Schon das Vorspiel kommt in einem lärmigen, von schallenden Becken übertönten Tutti daher. Das Orchester der Scala, an sich gut bei der Sache, klingt schwer und dick, der farbliche Reiz der Instrumentation ist da natürlich vollkommen dahin. Das Schicksalsmotiv wirkt beiläufig, weil die beiden Bassschläge keine Kraft entwickeln, während die letzten Takte mit ihrer lange hinausgezögerten Auflösung keine Spannung erhalten. Vor einem halben Jahr hat der Dirigent John Eliot Gardiner an der Opéra-Comique in Paris angedeutet, was an dieser Musik alles entdeckt werden kann. Barenboim, vielbeschäftigt und selbstgewiss, hat offenbar weder Zeit noch Interesse, sich mit solchen innovativen Ansätzen zu befassen.

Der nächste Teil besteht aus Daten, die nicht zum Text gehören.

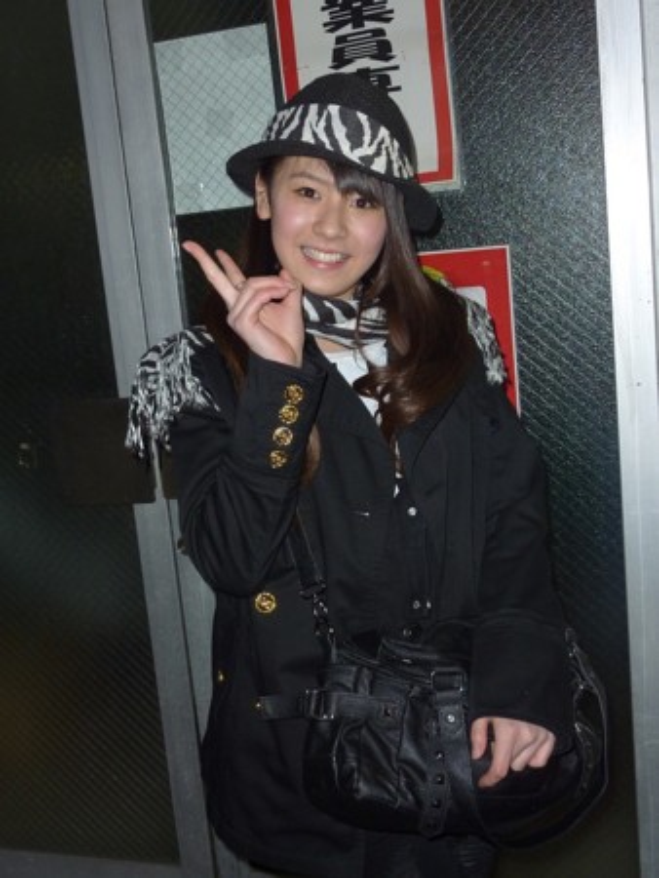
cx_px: 330
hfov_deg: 34.4
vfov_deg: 44.8
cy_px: 439
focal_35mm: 42
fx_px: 1065
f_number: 3.7
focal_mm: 6.9
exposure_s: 1/125
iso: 125
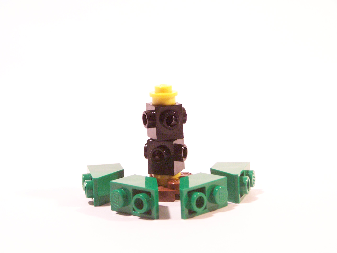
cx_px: 168
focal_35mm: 82
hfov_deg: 23.8
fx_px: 798
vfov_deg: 18.0
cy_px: 126
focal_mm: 13.7
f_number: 3.6
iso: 400
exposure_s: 1/30
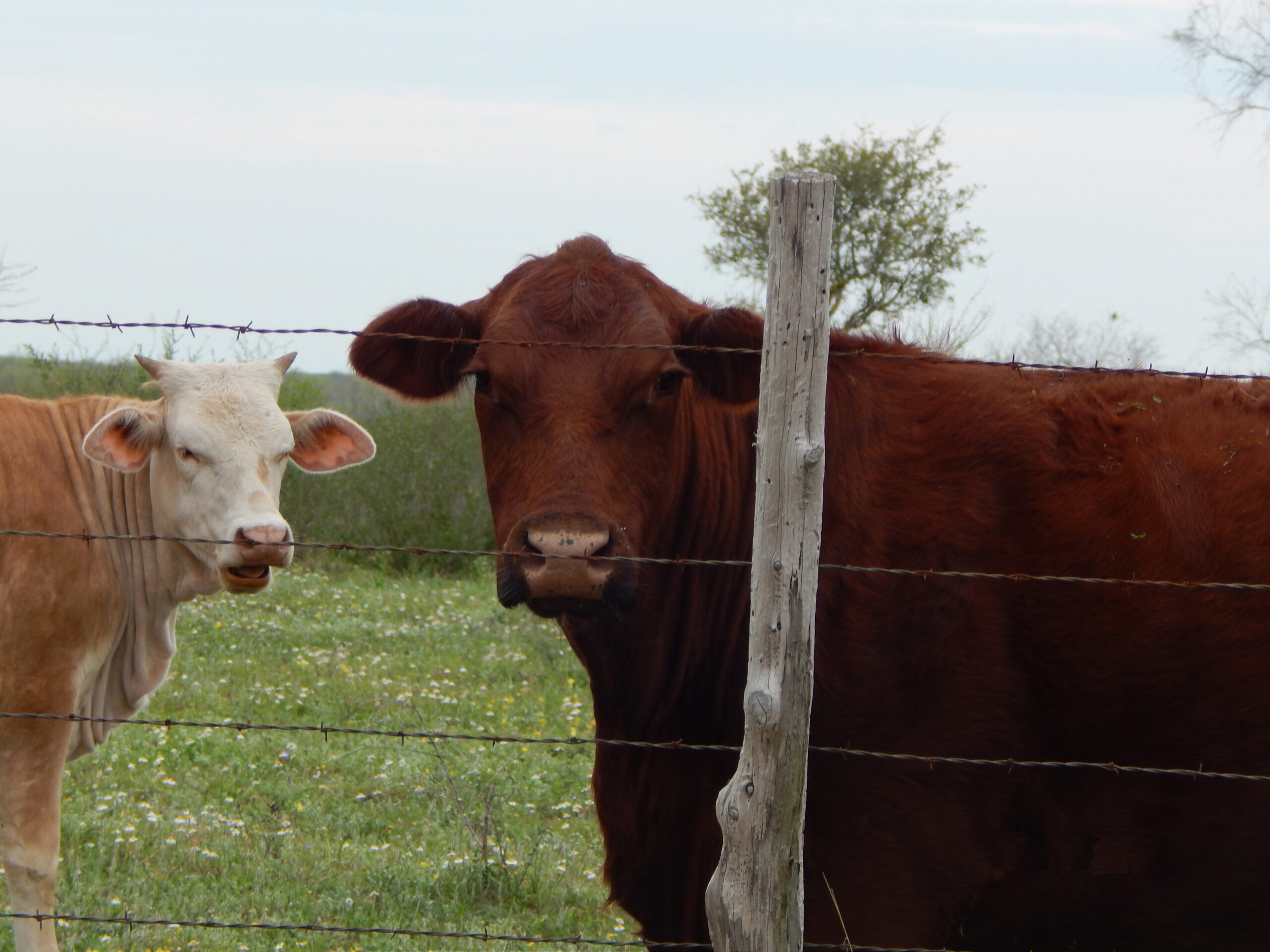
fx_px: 9245
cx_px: 635
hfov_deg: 7.9
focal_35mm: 252
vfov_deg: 5.9
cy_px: 476
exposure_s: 1/320
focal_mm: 44.9
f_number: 5.6
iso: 125
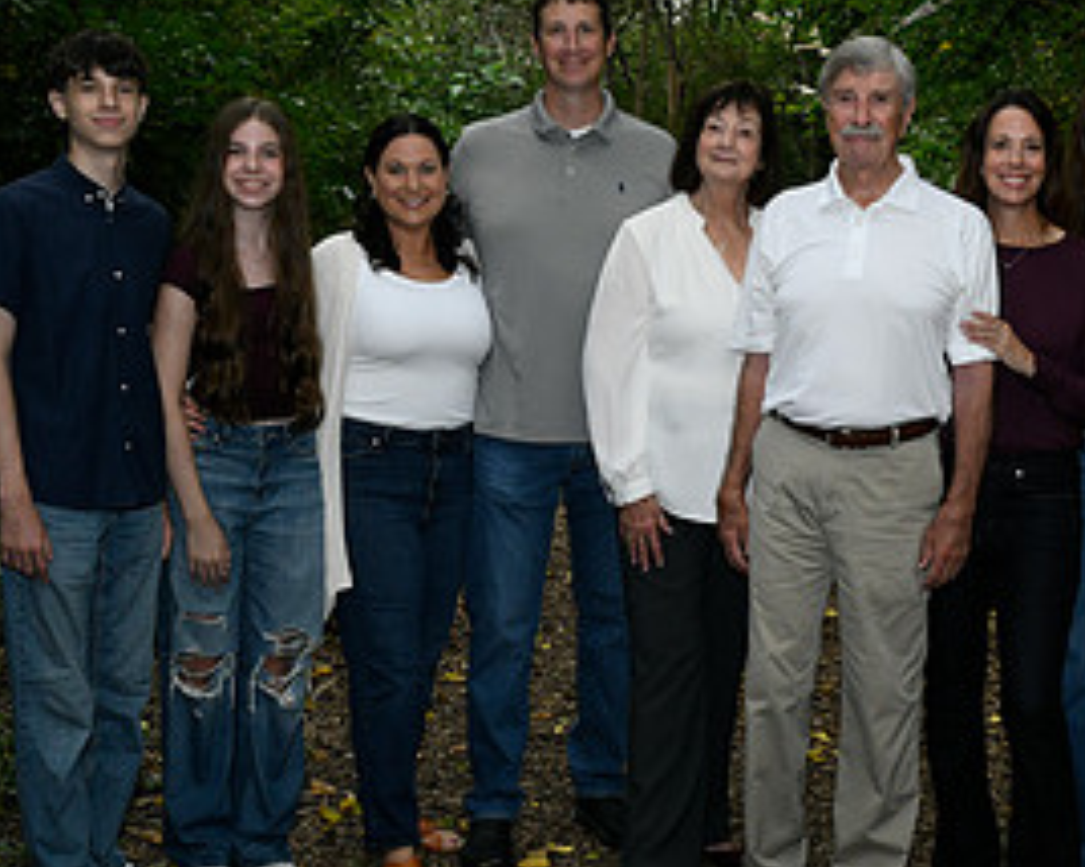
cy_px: 525
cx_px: 773
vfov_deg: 24.1
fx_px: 2022
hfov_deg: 29.7
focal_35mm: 63
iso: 1600
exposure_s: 1/60
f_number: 8
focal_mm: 31
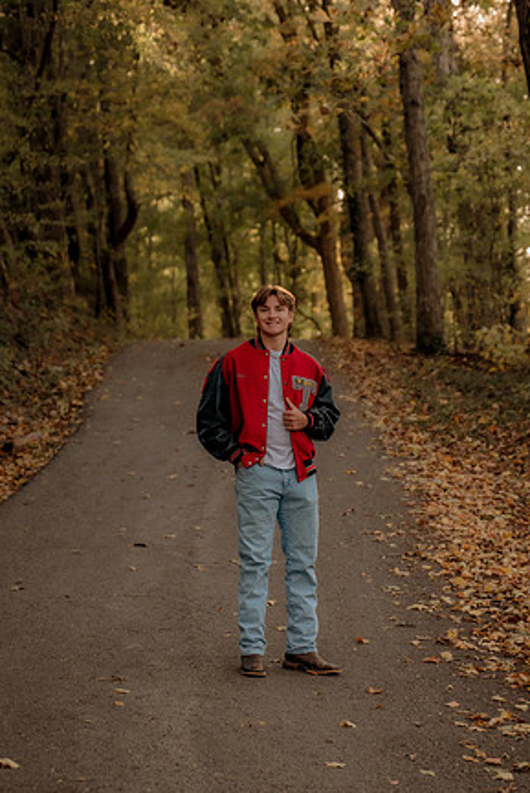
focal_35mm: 109
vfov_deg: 18.7
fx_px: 2405
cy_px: 405
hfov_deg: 12.6
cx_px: 270
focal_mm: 70
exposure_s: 1/100
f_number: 3.2
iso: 200
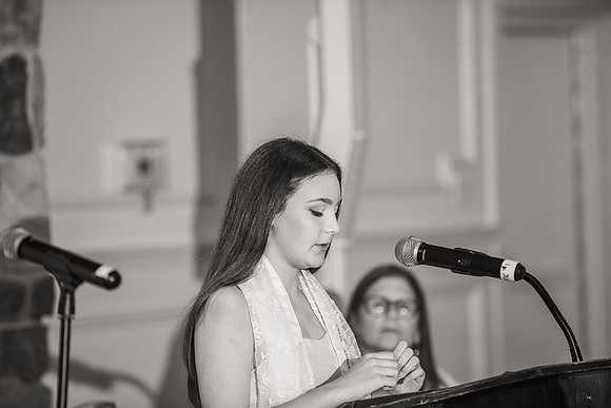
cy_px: 204
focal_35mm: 200
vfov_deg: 6.9
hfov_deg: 10.3
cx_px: 306
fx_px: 3395
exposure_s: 1/125
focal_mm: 200
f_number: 3.5
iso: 800
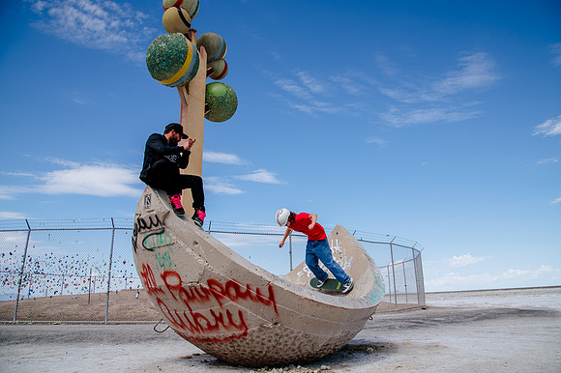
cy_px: 187
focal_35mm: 25
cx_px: 287
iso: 160
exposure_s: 1/800
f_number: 6.3
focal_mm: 24
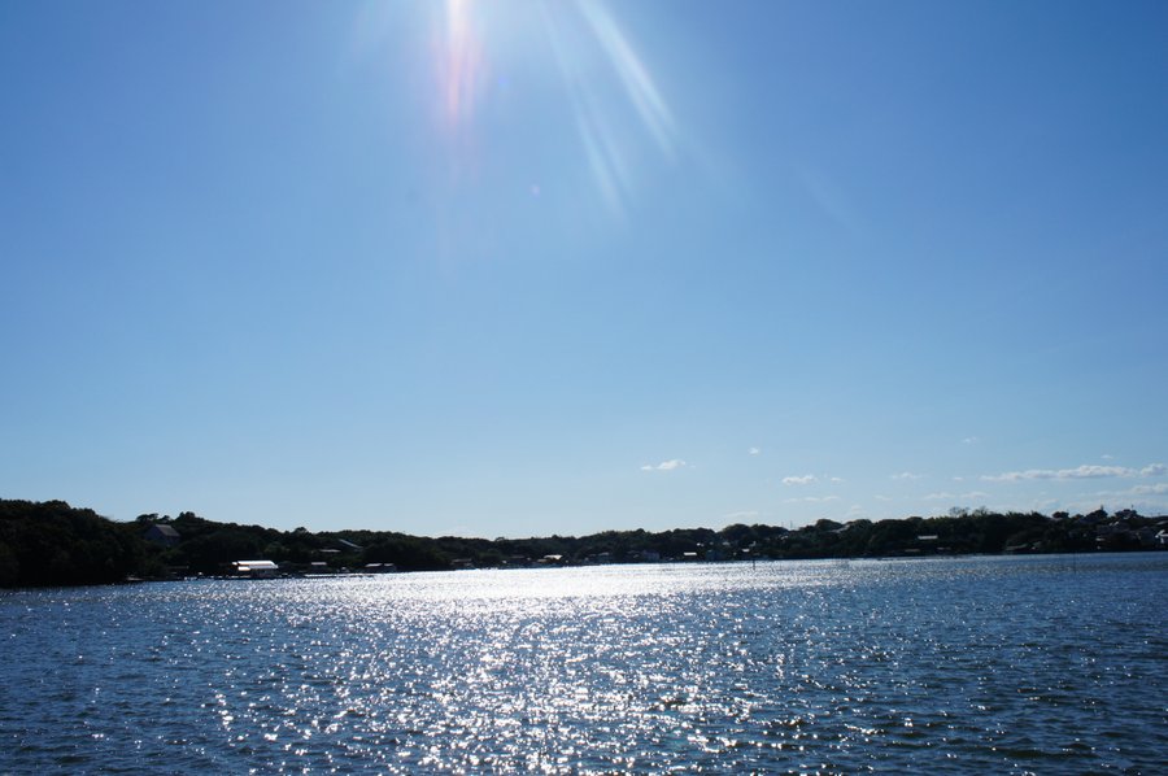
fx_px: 1118
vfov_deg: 38.3
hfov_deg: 55.2
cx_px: 584
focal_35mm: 34
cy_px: 388
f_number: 13
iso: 200
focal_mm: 23
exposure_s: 1/640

Mehr Profil weist die Produktion im Vokalen auf. Mit Jonas Kaufmann, dessen baritonal gefärbter Tenor auch in dieser Partie glänzt, ist der Don José unserer Tage zur Stelle, mit Erwin Schrott ein etwas weich zeichnender Escamillo, mit Michèle Losier eine helle, aber körperreiche Frasquita. Für die Titelpartie dagegen wurde die 25-jährige Anita Rachvelishvili aus Georgien engagiert, die, obwohl noch in Ausbildung, schon gut im Geschäft ist. Eine grandiose Stimme. In einer kraftvollen, leicht kehligen Tiefe verankert, steigt sie über einen absolut makellosen Registerwechsel in eine Höhe von strahlendem Volumen. Dass sie szenisch noch unfrei wirkt und ihr die Unergründlichkeit der Titelpartie noch verschlossen bleibt, ist kein Wunder, aber das Potenzial macht Hoffnung.

Sizilianisches Kolorit
Bemerkenswert auch das Operndébut von Emma Dante. Die italienische Theatermacherin, die auch einen Teil ihrer Truppe eingebracht hat, verleiht der Produktion eine Körperlichkeit, die an La Fura dels Baus erinnert. Wild sind diese Frauen – nur zu begreiflich, dass es die Männer da mit der Angst zu tun bekommen. Stark ist auch das Kolorit, aber nicht das spanische, sondern das sizilianische – das auch die ordnungsstiftende Macht des Klerus einschliesst. In der Personenführung bleibt die Inszenierung jedoch konventionell; selbst die heftigste Aktion auf einem Nebenschauplatz kann nicht darüber hinwegtäuschen, dass auch in diesem Fall dekorative Grundhaltung und Rampensingen dominieren. Wer diese Prämisse akzeptiert, kann einen von Richard Peduzzi mit weiten Räumen versehenen, von Dominique Bruguière phantasievoll ausgeleuchteten und von den ausdrucksmächtig sprechenden Kostümen der Regisseurin geprägten Abend erleben. Für das Publikum der Scala war das allerdings schon viel zu ungewöhnlich.